Model Based Testing: MBT means guiding generation using some (usually formal) model. For instance, if (in addition to the DUT itself) we get a formal “reference model” of its state machines, we can sometimes use model-checking-like techniques to achieve a “witness” which takes us to a desired state, and use it to guide simulation.
BTW, while I think formal verification is more limited than many people assume, I think formal techniques for guiding dynamic verification is an under-appreciated field.
Note that tools supporting use-case-based notations often use a variant of MBT: The notation sometimes supports specifying not just the “actions” but also their “effect”, in which case we can request a specific effect and have the tool “plan back” the required sequence of actions.
Concolic generation: This technique (from “concrete” + “symbolic”) is used (e.g. in the Sage fuzzer, mentioned here) to maximize code coverage. As the name implies, it first performs some random runs, CDV-style. Then, when it wants to execute the same run, but go to the “else” part of some “if”, it traces back the assignments along the way and produces a few more constraints, which (when added to the original ones) should change the inputs just enough to toggle the condition of that “if”.
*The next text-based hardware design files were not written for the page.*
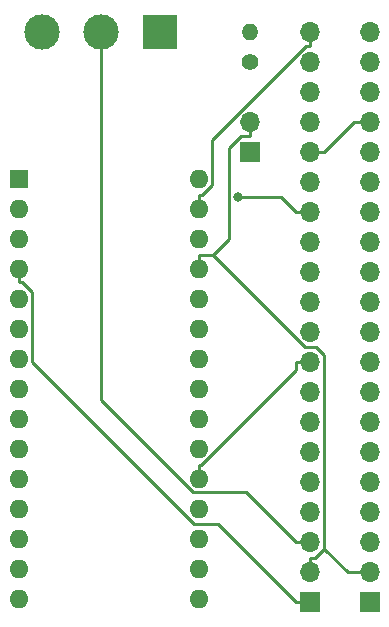
<source format=gtl>
%TF.GenerationSoftware,KiCad,Pcbnew,7.0.9*%
%TF.CreationDate,2023-11-19T21:06:30+01:00*%
%TF.ProjectId,arduino_display_board,61726475-696e-46f5-9f64-6973706c6179,rev?*%
%TF.SameCoordinates,Original*%
%TF.FileFunction,Copper,L1,Top*%
%TF.FilePolarity,Positive*%
%FSLAX46Y46*%
G04 Gerber Fmt 4.6, Leading zero omitted, Abs format (unit mm)*
G04 Created by KiCad (PCBNEW 7.0.9) date 2023-11-19 21:06:30*
%MOMM*%
%LPD*%
G01*
G04 APERTURE LIST*
%TA.AperFunction,ComponentPad*%
%ADD10R,3.000000X3.000000*%
%TD*%
%TA.AperFunction,ComponentPad*%
%ADD11C,3.000000*%
%TD*%
%TA.AperFunction,ComponentPad*%
%ADD12R,1.700000X1.700000*%
%TD*%
%TA.AperFunction,ComponentPad*%
%ADD13O,1.700000X1.700000*%
%TD*%
%TA.AperFunction,ComponentPad*%
%ADD14C,1.400000*%
%TD*%
%TA.AperFunction,ComponentPad*%
%ADD15O,1.400000X1.400000*%
%TD*%
%TA.AperFunction,ComponentPad*%
%ADD16R,1.600000X1.600000*%
%TD*%
%TA.AperFunction,ComponentPad*%
%ADD17O,1.600000X1.600000*%
%TD*%
%TA.AperFunction,ViaPad*%
%ADD18C,0.800000*%
%TD*%
%TA.AperFunction,Conductor*%
%ADD19C,0.250000*%
%TD*%
G04 APERTURE END LIST*
D10*
%TO.P,RV1,1,1*%
%TO.N,VEE*%
X66040000Y-43180000D03*
D11*
%TO.P,RV1,2,2*%
%TO.N,V0*%
X61040000Y-43180000D03*
%TO.P,RV1,3,3*%
%TO.N,+5V*%
X56040000Y-43180000D03*
%TD*%
D12*
%TO.P,J3,1,Pin_1*%
%TO.N,GND*%
X83820000Y-91440000D03*
D13*
%TO.P,J3,2,Pin_2*%
%TO.N,+5V*%
X83820000Y-88900000D03*
%TO.P,J3,3,Pin_3*%
%TO.N,V0*%
X83820000Y-86360000D03*
%TO.P,J3,4,Pin_4*%
%TO.N,RS*%
X83820000Y-83820000D03*
%TO.P,J3,5,Pin_5*%
%TO.N,RW*%
X83820000Y-81280000D03*
%TO.P,J3,6,Pin_6*%
%TO.N,E*%
X83820000Y-78740000D03*
%TO.P,J3,7,Pin_7*%
%TO.N,DB0*%
X83820000Y-76200000D03*
%TO.P,J3,8,Pin_8*%
%TO.N,DB1*%
X83820000Y-73660000D03*
%TO.P,J3,9,Pin_9*%
%TO.N,DB2*%
X83820000Y-71120000D03*
%TO.P,J3,10,Pin_10*%
%TO.N,DB3*%
X83820000Y-68580000D03*
%TO.P,J3,11,Pin_11*%
%TO.N,DB4*%
X83820000Y-66040000D03*
%TO.P,J3,12,Pin_12*%
%TO.N,DB5*%
X83820000Y-63500000D03*
%TO.P,J3,13,Pin_13*%
%TO.N,DB6*%
X83820000Y-60960000D03*
%TO.P,J3,14,Pin_14*%
%TO.N,DB7*%
X83820000Y-58420000D03*
%TO.P,J3,15,Pin_15*%
%TO.N,CS1*%
X83820000Y-55880000D03*
%TO.P,J3,16,Pin_16*%
%TO.N,RST*%
X83820000Y-53340000D03*
%TO.P,J3,17,Pin_17*%
%TO.N,CS2*%
X83820000Y-50800000D03*
%TO.P,J3,18,Pin_18*%
%TO.N,CS3*%
X83820000Y-48260000D03*
%TO.P,J3,19,Pin_19*%
%TO.N,VEE*%
X83820000Y-45720000D03*
%TO.P,J3,20,Pin_20*%
%TO.N,LED+*%
X83820000Y-43180000D03*
%TD*%
D14*
%TO.P,R1,1*%
%TO.N,Net-(J2-Pin_1)*%
X73660000Y-45720000D03*
D15*
%TO.P,R1,2*%
%TO.N,LED+*%
X73660000Y-43180000D03*
%TD*%
D16*
%TO.P,A1,1,D1/TX*%
%TO.N,unconnected-(A1-D1{slash}TX-Pad1)*%
X54060000Y-55600000D03*
D17*
%TO.P,A1,2,D0/RX*%
%TO.N,unconnected-(A1-D0{slash}RX-Pad2)*%
X54060000Y-58140000D03*
%TO.P,A1,3,~{RESET}*%
%TO.N,unconnected-(A1-~{RESET}-Pad3)*%
X54060000Y-60680000D03*
%TO.P,A1,4,GND*%
%TO.N,GND*%
X54060000Y-63220000D03*
%TO.P,A1,5,D2*%
%TO.N,unconnected-(A1-D2-Pad5)*%
X54060000Y-65760000D03*
%TO.P,A1,6,D3*%
%TO.N,DB7*%
X54060000Y-68300000D03*
%TO.P,A1,7,D4*%
%TO.N,CS1*%
X54060000Y-70840000D03*
%TO.P,A1,8,D5*%
%TO.N,CS2*%
X54060000Y-73380000D03*
%TO.P,A1,9,D6*%
%TO.N,DB4*%
X54060000Y-75920000D03*
%TO.P,A1,10,D7*%
%TO.N,DB5*%
X54060000Y-78460000D03*
%TO.P,A1,11,D8*%
%TO.N,RS*%
X54060000Y-81000000D03*
%TO.P,A1,12,D9*%
%TO.N,RST*%
X54060000Y-83540000D03*
%TO.P,A1,13,D10*%
%TO.N,unconnected-(A1-D10-Pad13)*%
X54060000Y-86080000D03*
%TO.P,A1,14,D11*%
%TO.N,unconnected-(A1-D11-Pad14)*%
X54060000Y-88620000D03*
%TO.P,A1,15,D12*%
%TO.N,unconnected-(A1-D12-Pad15)*%
X54060000Y-91160000D03*
%TO.P,A1,16,D13*%
%TO.N,unconnected-(A1-D13-Pad16)*%
X69300000Y-91160000D03*
%TO.P,A1,17,3V3*%
%TO.N,unconnected-(A1-3V3-Pad17)*%
X69300000Y-88620000D03*
%TO.P,A1,18,AREF*%
%TO.N,unconnected-(A1-AREF-Pad18)*%
X69300000Y-86080000D03*
%TO.P,A1,19,A0*%
%TO.N,DB3*%
X69300000Y-83540000D03*
%TO.P,A1,20,A1*%
%TO.N,DB2*%
X69300000Y-81000000D03*
%TO.P,A1,21,A2*%
%TO.N,DB1*%
X69300000Y-78460000D03*
%TO.P,A1,22,A3*%
%TO.N,DB0*%
X69300000Y-75920000D03*
%TO.P,A1,23,A4*%
%TO.N,E*%
X69300000Y-73380000D03*
%TO.P,A1,24,A5*%
%TO.N,RW*%
X69300000Y-70840000D03*
%TO.P,A1,25,A6*%
%TO.N,unconnected-(A1-A6-Pad25)*%
X69300000Y-68300000D03*
%TO.P,A1,26,A7*%
%TO.N,unconnected-(A1-A7-Pad26)*%
X69300000Y-65760000D03*
%TO.P,A1,27,+5V*%
%TO.N,+5V*%
X69300000Y-63220000D03*
%TO.P,A1,28,~{RESET}*%
%TO.N,unconnected-(A1-~{RESET}-Pad28)*%
X69300000Y-60680000D03*
%TO.P,A1,29,GND*%
%TO.N,GND*%
X69300000Y-58140000D03*
%TO.P,A1,30,VIN*%
%TO.N,unconnected-(A1-VIN-Pad30)*%
X69300000Y-55600000D03*
%TD*%
D12*
%TO.P,J2,1,Pin_1*%
%TO.N,Net-(J2-Pin_1)*%
X73660000Y-53340000D03*
D13*
%TO.P,J2,2,Pin_2*%
%TO.N,+5V*%
X73660000Y-50800000D03*
%TD*%
D12*
%TO.P,J1,1,Pin_1*%
%TO.N,GND*%
X78740000Y-91440000D03*
D13*
%TO.P,J1,2,Pin_2*%
%TO.N,+5V*%
X78740000Y-88900000D03*
%TO.P,J1,3,Pin_3*%
%TO.N,V0*%
X78740000Y-86360000D03*
%TO.P,J1,4,Pin_4*%
%TO.N,RS*%
X78740000Y-83820000D03*
%TO.P,J1,5,Pin_5*%
%TO.N,RW*%
X78740000Y-81280000D03*
%TO.P,J1,6,Pin_6*%
%TO.N,E*%
X78740000Y-78740000D03*
%TO.P,J1,7,Pin_7*%
%TO.N,DB0*%
X78740000Y-76200000D03*
%TO.P,J1,8,Pin_8*%
%TO.N,DB1*%
X78740000Y-73660000D03*
%TO.P,J1,9,Pin_9*%
%TO.N,DB2*%
X78740000Y-71120000D03*
%TO.P,J1,10,Pin_10*%
%TO.N,DB3*%
X78740000Y-68580000D03*
%TO.P,J1,11,Pin_11*%
%TO.N,DB4*%
X78740000Y-66040000D03*
%TO.P,J1,12,Pin_12*%
%TO.N,DB5*%
X78740000Y-63500000D03*
%TO.P,J1,13,Pin_13*%
%TO.N,DB6*%
X78740000Y-60960000D03*
%TO.P,J1,14,Pin_14*%
%TO.N,DB7*%
X78740000Y-58420000D03*
%TO.P,J1,15,Pin_15*%
%TO.N,CS1*%
X78740000Y-55880000D03*
%TO.P,J1,16,Pin_16*%
%TO.N,CS2*%
X78740000Y-53340000D03*
%TO.P,J1,17,Pin_17*%
%TO.N,RST*%
X78740000Y-50800000D03*
%TO.P,J1,18,Pin_18*%
%TO.N,VEE*%
X78740000Y-48260000D03*
%TO.P,J1,19,Pin_19*%
%TO.N,LED+*%
X78740000Y-45720000D03*
%TO.P,J1,20,Pin_20*%
%TO.N,GND*%
X78740000Y-43180000D03*
%TD*%
D18*
%TO.N,DB7*%
X72638200Y-57152800D03*
%TD*%
D19*
%TO.N,GND*%
X69300000Y-57013100D02*
X69581800Y-57013100D01*
X78740000Y-91440000D02*
X77563100Y-91440000D01*
X54060000Y-63220000D02*
X54060000Y-64346900D01*
X78374200Y-44356900D02*
X78740000Y-44356900D01*
X69581800Y-57013100D02*
X70426900Y-56168000D01*
X68895400Y-84810000D02*
X70933100Y-84810000D01*
X55186900Y-65192000D02*
X55186900Y-71101500D01*
X70426900Y-52304200D02*
X78374200Y-44356900D01*
X55186900Y-71101500D02*
X68895400Y-84810000D01*
X78740000Y-43180000D02*
X78740000Y-44356900D01*
X54341800Y-64346900D02*
X55186900Y-65192000D01*
X70933100Y-84810000D02*
X77563100Y-91440000D01*
X54060000Y-64346900D02*
X54341800Y-64346900D01*
X69300000Y-58140000D02*
X69300000Y-57013100D01*
X70426900Y-56168000D02*
X70426900Y-52304200D01*
%TO.N,DB7*%
X76295900Y-57152800D02*
X77563100Y-58420000D01*
X72638200Y-57152800D02*
X76295900Y-57152800D01*
X78740000Y-58420000D02*
X77563100Y-58420000D01*
%TO.N,CS2*%
X79916900Y-53340000D02*
X82456900Y-50800000D01*
X78740000Y-53340000D02*
X79916900Y-53340000D01*
X82456900Y-50800000D02*
X83820000Y-50800000D01*
%TO.N,DB2*%
X77563100Y-71790700D02*
X77563100Y-71120000D01*
X69300000Y-81000000D02*
X69300000Y-79873100D01*
X69480700Y-79873100D02*
X77563100Y-71790700D01*
X78740000Y-71120000D02*
X77563100Y-71120000D01*
X69300000Y-79873100D02*
X69480700Y-79873100D01*
%TO.N,+5V*%
X78338000Y-69850000D02*
X70524600Y-62036600D01*
X72857200Y-51976900D02*
X73660000Y-51976900D01*
X71823800Y-53010300D02*
X72857200Y-51976900D01*
X73660000Y-50800000D02*
X73660000Y-51976900D01*
X79916900Y-86912000D02*
X79916900Y-70544700D01*
X79916900Y-86912000D02*
X81904900Y-88900000D01*
X70468100Y-62093100D02*
X70524600Y-62036600D01*
X79222200Y-69850000D02*
X78338000Y-69850000D01*
X70524600Y-62036600D02*
X71823800Y-60737400D01*
X79916900Y-70544700D02*
X79222200Y-69850000D01*
X71823800Y-60737400D02*
X71823800Y-53010300D01*
X69300000Y-63220000D02*
X69300000Y-62093100D01*
X81904900Y-88900000D02*
X83820000Y-88900000D01*
X78740000Y-87723100D02*
X79105800Y-87723100D01*
X69300000Y-62093100D02*
X70468100Y-62093100D01*
X78740000Y-88900000D02*
X78740000Y-87723100D01*
X79105800Y-87723100D02*
X79916900Y-86912000D01*
%TO.N,V0*%
X77563100Y-86360000D02*
X73335700Y-82132600D01*
X61040000Y-74366300D02*
X61040000Y-43180000D01*
X73335700Y-82132600D02*
X68806300Y-82132600D01*
X78740000Y-86360000D02*
X77563100Y-86360000D01*
X68806300Y-82132600D02*
X61040000Y-74366300D01*
%TD*%
M02*

</source>
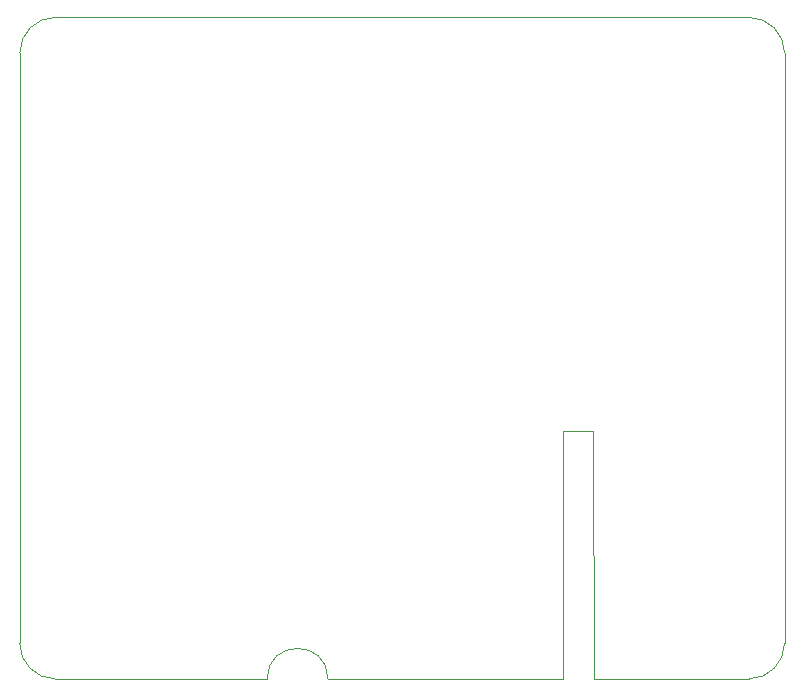
<source format=gm1>
G04 #@! TF.GenerationSoftware,KiCad,Pcbnew,7.0.9*
G04 #@! TF.CreationDate,2023-11-15T19:01:28+02:00*
G04 #@! TF.ProjectId,Power,506f7765-722e-46b6-9963-61645f706362,rev?*
G04 #@! TF.SameCoordinates,Original*
G04 #@! TF.FileFunction,Profile,NP*
%FSLAX46Y46*%
G04 Gerber Fmt 4.6, Leading zero omitted, Abs format (unit mm)*
G04 Created by KiCad (PCBNEW 7.0.9) date 2023-11-15 19:01:28*
%MOMM*%
%LPD*%
G01*
G04 APERTURE LIST*
G04 #@! TA.AperFunction,Profile*
%ADD10C,0.100000*%
G04 #@! TD*
G04 APERTURE END LIST*
D10*
X164480000Y-100320000D02*
X167000000Y-100320000D01*
X164480000Y-100320000D02*
X164480000Y-121320000D01*
X121480000Y-121320000D02*
X139419826Y-121320000D01*
X144580174Y-121320000D02*
G75*
G03*
X139419826Y-121320000I-2580174J0D01*
G01*
X183230000Y-68320000D02*
X183230000Y-118320000D01*
X144580174Y-121320000D02*
X164480000Y-121320000D01*
X180230000Y-121320000D02*
X167070000Y-121320000D01*
X121480000Y-65320000D02*
G75*
G03*
X118480000Y-68320000I0J-3000000D01*
G01*
X121480000Y-65320000D02*
X180230000Y-65320000D01*
X167000000Y-100320000D02*
X167070000Y-121320000D01*
X118480000Y-118320000D02*
G75*
G03*
X121480000Y-121320000I3000000J0D01*
G01*
X183230000Y-68320000D02*
G75*
G03*
X180230000Y-65320000I-3000000J0D01*
G01*
X118480000Y-118320000D02*
X118480000Y-68320000D01*
X180230000Y-121320000D02*
G75*
G03*
X183230000Y-118320000I0J3000000D01*
G01*
M02*

</source>
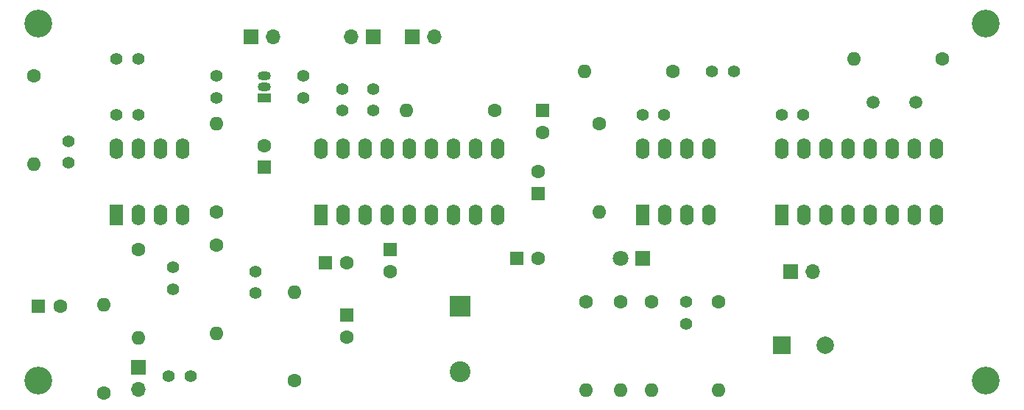
<source format=gts>
G04 #@! TF.GenerationSoftware,KiCad,Pcbnew,5.1.8-5.1.8*
G04 #@! TF.CreationDate,2021-12-06T17:42:23+01:00*
G04 #@! TF.ProjectId,Dcf77_Elrad,44636637-375f-4456-9c72-61642e6b6963,1.0*
G04 #@! TF.SameCoordinates,Original*
G04 #@! TF.FileFunction,Soldermask,Top*
G04 #@! TF.FilePolarity,Negative*
%FSLAX46Y46*%
G04 Gerber Fmt 4.6, Leading zero omitted, Abs format (unit mm)*
G04 Created by KiCad (PCBNEW 5.1.8-5.1.8) date 2021-12-06 17:42:23*
%MOMM*%
%LPD*%
G01*
G04 APERTURE LIST*
%ADD10O,1.700000X1.700000*%
%ADD11R,1.700000X1.700000*%
%ADD12O,1.600000X1.600000*%
%ADD13C,1.600000*%
%ADD14R,1.500000X1.050000*%
%ADD15O,1.500000X1.050000*%
%ADD16O,1.600000X2.400000*%
%ADD17R,1.600000X2.400000*%
%ADD18C,1.400000*%
%ADD19R,1.600000X1.600000*%
%ADD20C,2.400000*%
%ADD21R,2.400000X2.400000*%
%ADD22C,2.000000*%
%ADD23R,2.000000X2.000000*%
%ADD24C,3.200000*%
%ADD25C,1.800000*%
%ADD26R,1.800000X1.800000*%
%ADD27C,1.500000*%
G04 APERTURE END LIST*
D10*
X139964000Y-82992000D03*
D11*
X137424000Y-82992000D03*
D10*
X121464000Y-82992000D03*
D11*
X118924000Y-82992000D03*
D10*
X130384000Y-82992000D03*
D11*
X132924000Y-82992000D03*
D10*
X105924000Y-123532000D03*
D11*
X105924000Y-120992000D03*
D10*
X183464000Y-109992000D03*
D11*
X180924000Y-109992000D03*
D12*
X101924000Y-113832000D03*
D13*
X101924000Y-123992000D03*
D12*
X93924000Y-97652000D03*
D13*
X93924000Y-87492000D03*
D12*
X114924000Y-92992000D03*
D13*
X114924000Y-103152000D03*
D12*
X105924000Y-117652000D03*
D13*
X105924000Y-107492000D03*
D12*
X114924000Y-117152000D03*
D13*
X114924000Y-106992000D03*
D14*
X120424000Y-89992000D03*
D15*
X120424000Y-87452000D03*
X120424000Y-88722000D03*
D16*
X103424000Y-95872000D03*
X111044000Y-103492000D03*
X105964000Y-95872000D03*
X108504000Y-103492000D03*
X108504000Y-95872000D03*
X105964000Y-103492000D03*
X111044000Y-95872000D03*
D17*
X103424000Y-103492000D03*
D18*
X105924000Y-91992000D03*
X103424000Y-91992000D03*
X114924000Y-89992000D03*
X114924000Y-87492000D03*
X124924000Y-87492000D03*
X124924000Y-89992000D03*
D13*
X96924000Y-113992000D03*
D19*
X94424000Y-113992000D03*
D18*
X111924000Y-121992000D03*
X109424000Y-121992000D03*
X97924000Y-97492000D03*
X97924000Y-94992000D03*
X103424000Y-85492000D03*
X105924000Y-85492000D03*
X109924000Y-109492000D03*
X109924000Y-111992000D03*
X119424000Y-112492000D03*
X119424000Y-109992000D03*
X132924000Y-88992000D03*
X132924000Y-91492000D03*
X129424000Y-88992000D03*
X129424000Y-91492000D03*
D12*
X123924000Y-112332000D03*
D13*
X123924000Y-122492000D03*
X151924000Y-108492000D03*
D19*
X149424000Y-108492000D03*
D20*
X142924000Y-121492000D03*
D21*
X142924000Y-113992000D03*
D13*
X129924000Y-117492000D03*
D19*
X129924000Y-114992000D03*
D13*
X134924000Y-109992000D03*
D19*
X134924000Y-107492000D03*
D13*
X129924000Y-108992000D03*
D19*
X127424000Y-108992000D03*
D12*
X172674000Y-123652000D03*
D13*
X172674000Y-113492000D03*
D12*
X161424000Y-123652000D03*
D13*
X161424000Y-113492000D03*
D12*
X157424000Y-123652000D03*
D13*
X157424000Y-113492000D03*
D22*
X184924000Y-118492000D03*
D23*
X179924000Y-118492000D03*
D13*
X151924000Y-98492000D03*
D19*
X151924000Y-100992000D03*
D13*
X152424000Y-93992000D03*
D19*
X152424000Y-91492000D03*
D13*
X120424000Y-95492000D03*
D19*
X120424000Y-97992000D03*
D24*
X203424000Y-122492000D03*
X203424000Y-81492000D03*
X94424000Y-122492000D03*
X94424000Y-81492000D03*
D12*
X158924000Y-103152000D03*
D13*
X158924000Y-92992000D03*
D12*
X164924000Y-123652000D03*
D13*
X164924000Y-113492000D03*
D25*
X161384000Y-108492000D03*
D26*
X163924000Y-108492000D03*
D18*
X168924000Y-113492000D03*
X168924000Y-115992000D03*
D16*
X163924000Y-95872000D03*
X171544000Y-103492000D03*
X166464000Y-95872000D03*
X169004000Y-103492000D03*
X169004000Y-95872000D03*
X166464000Y-103492000D03*
X171544000Y-95872000D03*
D17*
X163924000Y-103492000D03*
D18*
X166424000Y-91992000D03*
X163924000Y-91992000D03*
D12*
X157264000Y-86992000D03*
D13*
X167424000Y-86992000D03*
D12*
X136764000Y-91492000D03*
D13*
X146924000Y-91492000D03*
D16*
X126924000Y-95872000D03*
X147244000Y-103492000D03*
X129464000Y-95872000D03*
X144704000Y-103492000D03*
X132004000Y-95872000D03*
X142164000Y-103492000D03*
X134544000Y-95872000D03*
X139624000Y-103492000D03*
X137084000Y-95872000D03*
X137084000Y-103492000D03*
X139624000Y-95872000D03*
X134544000Y-103492000D03*
X142164000Y-95872000D03*
X132004000Y-103492000D03*
X144704000Y-95872000D03*
X129464000Y-103492000D03*
X147244000Y-95872000D03*
D17*
X126924000Y-103492000D03*
D16*
X179924000Y-95872000D03*
X197704000Y-103492000D03*
X182464000Y-95872000D03*
X195164000Y-103492000D03*
X185004000Y-95872000D03*
X192624000Y-103492000D03*
X187544000Y-95872000D03*
X190084000Y-103492000D03*
X190084000Y-95872000D03*
X187544000Y-103492000D03*
X192624000Y-95872000D03*
X185004000Y-103492000D03*
X195164000Y-95872000D03*
X182464000Y-103492000D03*
X197704000Y-95872000D03*
D17*
X179924000Y-103492000D03*
D18*
X171924000Y-86992000D03*
X174424000Y-86992000D03*
D12*
X188264000Y-85492000D03*
D13*
X198424000Y-85492000D03*
D18*
X179924000Y-91992000D03*
X182424000Y-91992000D03*
D27*
X190424000Y-90492000D03*
X195304000Y-90492000D03*
M02*

</source>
Tree-of-runs: This technique (which can be used in conjunction with most of the other ones) works as follows: Suppose we have a run which, at time T, gets “close” to some rare, interesting coverage. What we can do now is somehow save the simulation at time T, and start a whole tree of continuations from that point.
There are various ways to do that: We can fork the original process and then reseed each child to randomize differently. Or we can restart the original run, execute until time T and then reseed.
The Qtronic tool (mentioned in the last chapter of this post) maximizes “criticality coverage” using a similar trick. And the AFL fuzzer (mentioned here) does an interesting variant of this, maximizing a kind of branch coverage (though it produces the full input stream before the actual run).
Consider yourself warned
Maximization is a really-worthwhile goal. However, before you rush out to prototype your own maximizer, please beware:
- Many have tried (e.g. see the references at the end of this post), but few tools made it into widespread, practical usage
- It is really hard to create a general-purpose maximization technique, because the DUT could be anything. Suppose (somewhat absurdly) that the DUT is a chess-playing system, and you want to auto-cover the state where the verification environment beats it. Then your (e.g. ML-based) maximizer has to learn how to beat the DUT in chess.
- Some people don’t bother to write much functional coverage. This may sound like an unforgivable sin, but sometimes we just don’t have time, or we restrict ourselves mainly to “scenario coverage” as described above (and keep our fingers crossed). However, a maximizer needs some number to maximize, so in this case it will probably maximize other kinds of coverage (e.g. implementation coverage, which can be extracted automatically, like AFL does).
- When a maximized run fails, we need to be able to rerun it (for debug purpose), obviously without rerunning the whole multi-run session. Thus, the maximizer needs to write (for each run) some compact information for re-running it.
- Suppose some run reached an important coverage event. If the relevant coverage definition specified that multiple hits improve the grade, we could improve the grade by rerunning it many times with the same seed. But this is clearly useless. Maximization is prone to a similar (but less obvious) pitfall: We need to make sure that it does not get “stuck in one groove” to reach related coverage.
- Coverage (of various kinds) is indispensable for dynamic verification (which is most of verification)
- Coverage maximization is not an easy job, but is well worth doing
I’d like to thank Amiram Yehudai, Gil Amid, Ziv Binyami, Sandeep Desai, Thomas (Blake) French and Kerstin Eder for commenting on earlier versions of this post.